# THE TASK
Only the pictures are to be dropped; return all other data below exactly.

[[ SOURCE INFORMATION, beginning ]]

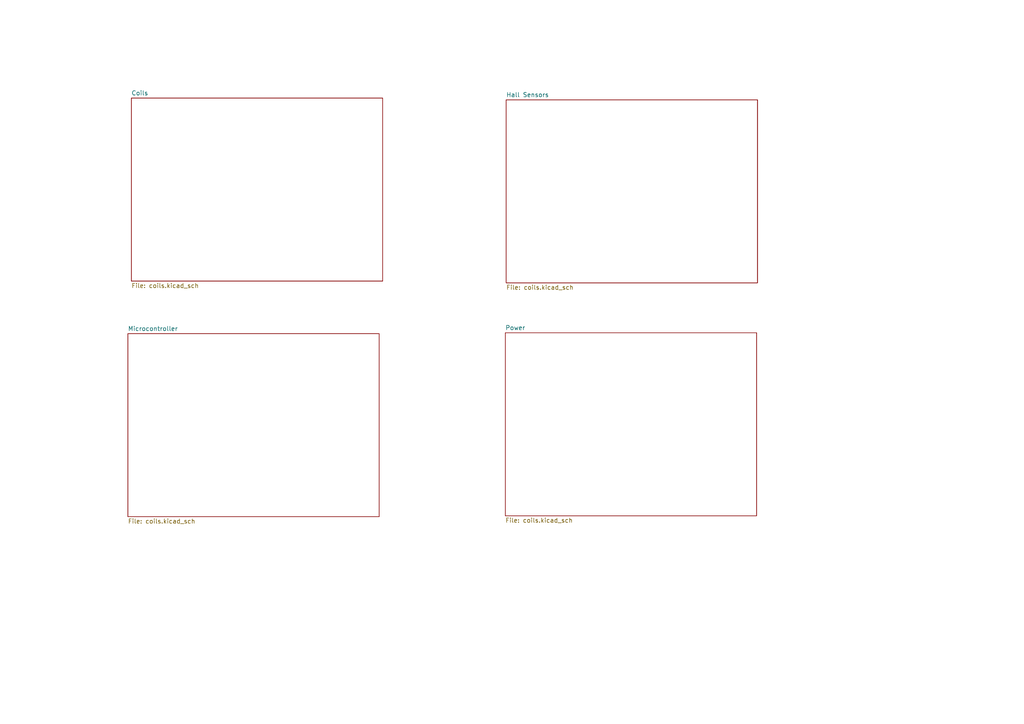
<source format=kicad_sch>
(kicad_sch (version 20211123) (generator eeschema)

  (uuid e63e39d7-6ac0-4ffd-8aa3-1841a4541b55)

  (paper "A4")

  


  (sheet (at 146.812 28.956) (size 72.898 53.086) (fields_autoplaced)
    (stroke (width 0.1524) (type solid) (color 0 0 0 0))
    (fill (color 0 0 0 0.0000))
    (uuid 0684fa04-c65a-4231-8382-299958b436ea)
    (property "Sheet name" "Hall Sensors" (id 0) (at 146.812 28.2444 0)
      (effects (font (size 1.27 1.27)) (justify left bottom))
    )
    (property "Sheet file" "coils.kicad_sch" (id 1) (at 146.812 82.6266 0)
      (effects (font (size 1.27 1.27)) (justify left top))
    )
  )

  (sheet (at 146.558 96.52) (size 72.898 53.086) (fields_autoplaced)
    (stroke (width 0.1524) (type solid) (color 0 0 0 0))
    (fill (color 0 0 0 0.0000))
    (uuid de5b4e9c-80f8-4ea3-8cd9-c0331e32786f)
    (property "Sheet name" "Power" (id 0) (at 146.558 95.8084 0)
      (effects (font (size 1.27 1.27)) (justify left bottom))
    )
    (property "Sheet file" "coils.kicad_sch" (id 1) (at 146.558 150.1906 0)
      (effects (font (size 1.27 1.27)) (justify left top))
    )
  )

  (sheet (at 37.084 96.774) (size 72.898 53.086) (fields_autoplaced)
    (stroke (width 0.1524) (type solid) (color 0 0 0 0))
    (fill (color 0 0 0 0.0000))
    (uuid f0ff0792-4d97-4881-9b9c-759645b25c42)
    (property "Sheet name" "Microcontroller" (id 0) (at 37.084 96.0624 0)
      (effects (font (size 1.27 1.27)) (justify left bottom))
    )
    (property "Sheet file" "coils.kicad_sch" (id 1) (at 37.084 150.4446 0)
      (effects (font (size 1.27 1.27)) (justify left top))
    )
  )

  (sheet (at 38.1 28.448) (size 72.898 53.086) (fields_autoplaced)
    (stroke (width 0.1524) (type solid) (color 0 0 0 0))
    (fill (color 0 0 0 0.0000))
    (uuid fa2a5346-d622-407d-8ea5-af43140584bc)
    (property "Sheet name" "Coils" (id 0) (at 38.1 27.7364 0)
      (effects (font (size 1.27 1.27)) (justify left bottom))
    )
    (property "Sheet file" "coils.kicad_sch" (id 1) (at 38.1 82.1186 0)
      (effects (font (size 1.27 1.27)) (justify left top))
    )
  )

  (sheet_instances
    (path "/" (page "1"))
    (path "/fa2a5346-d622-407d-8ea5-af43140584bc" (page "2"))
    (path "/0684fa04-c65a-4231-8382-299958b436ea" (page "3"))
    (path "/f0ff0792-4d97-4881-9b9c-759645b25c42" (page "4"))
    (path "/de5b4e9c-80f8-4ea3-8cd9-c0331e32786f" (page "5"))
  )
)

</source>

[[ SOURCE INFORMATION, end ]]

# RESULT FOR THIS TASK
<source format=kicad_sch>
(kicad_sch (version 20211123) (generator eeschema)

  (uuid e63e39d7-6ac0-4ffd-8aa3-1841a4541b55)

  (paper "A4")

  


  (sheet (at 146.812 28.956) (size 72.898 53.086) (fields_autoplaced)
    (stroke (width 0.1524) (type solid) (color 0 0 0 0))
    (fill (color 0 0 0 0.0000))
    (uuid 0684fa04-c65a-4231-8382-299958b436ea)
    (property "Sheet name" "Hall Sensors" (id 0) (at 146.812 28.2444 0)
      (effects (font (size 1.27 1.27)) (justify left bottom))
    )
    (property "Sheet file" "coils.kicad_sch" (id 1) (at 146.812 82.6266 0)
      (effects (font (size 1.27 1.27)) (justify left top))
    )
  )

  (sheet (at 146.558 96.52) (size 72.898 53.086) (fields_autoplaced)
    (stroke (width 0.1524) (type solid) (color 0 0 0 0))
    (fill (color 0 0 0 0.0000))
    (uuid de5b4e9c-80f8-4ea3-8cd9-c0331e32786f)
    (property "Sheet name" "Power" (id 0) (at 146.558 95.8084 0)
      (effects (font (size 1.27 1.27)) (justify left bottom))
    )
    (property "Sheet file" "coils.kicad_sch" (id 1) (at 146.558 150.1906 0)
      (effects (font (size 1.27 1.27)) (justify left top))
    )
  )

  (sheet (at 37.084 96.774) (size 72.898 53.086) (fields_autoplaced)
    (stroke (width 0.1524) (type solid) (color 0 0 0 0))
    (fill (color 0 0 0 0.0000))
    (uuid f0ff0792-4d97-4881-9b9c-759645b25c42)
    (property "Sheet name" "Microcontroller" (id 0) (at 37.084 96.0624 0)
      (effects (font (size 1.27 1.27)) (justify left bottom))
    )
    (property "Sheet file" "coils.kicad_sch" (id 1) (at 37.084 150.4446 0)
      (effects (font (size 1.27 1.27)) (justify left top))
    )
  )

  (sheet (at 38.1 28.448) (size 72.898 53.086) (fields_autoplaced)
    (stroke (width 0.1524) (type solid) (color 0 0 0 0))
    (fill (color 0 0 0 0.0000))
    (uuid fa2a5346-d622-407d-8ea5-af43140584bc)
    (property "Sheet name" "Coils" (id 0) (at 38.1 27.7364 0)
      (effects (font (size 1.27 1.27)) (justify left bottom))
    )
    (property "Sheet file" "coils.kicad_sch" (id 1) (at 38.1 82.1186 0)
      (effects (font (size 1.27 1.27)) (justify left top))
    )
  )

  (sheet_instances
    (path "/" (page "1"))
    (path "/fa2a5346-d622-407d-8ea5-af43140584bc" (page "2"))
    (path "/0684fa04-c65a-4231-8382-299958b436ea" (page "3"))
    (path "/f0ff0792-4d97-4881-9b9c-759645b25c42" (page "4"))
    (path "/de5b4e9c-80f8-4ea3-8cd9-c0331e32786f" (page "5"))
  )
)

</source>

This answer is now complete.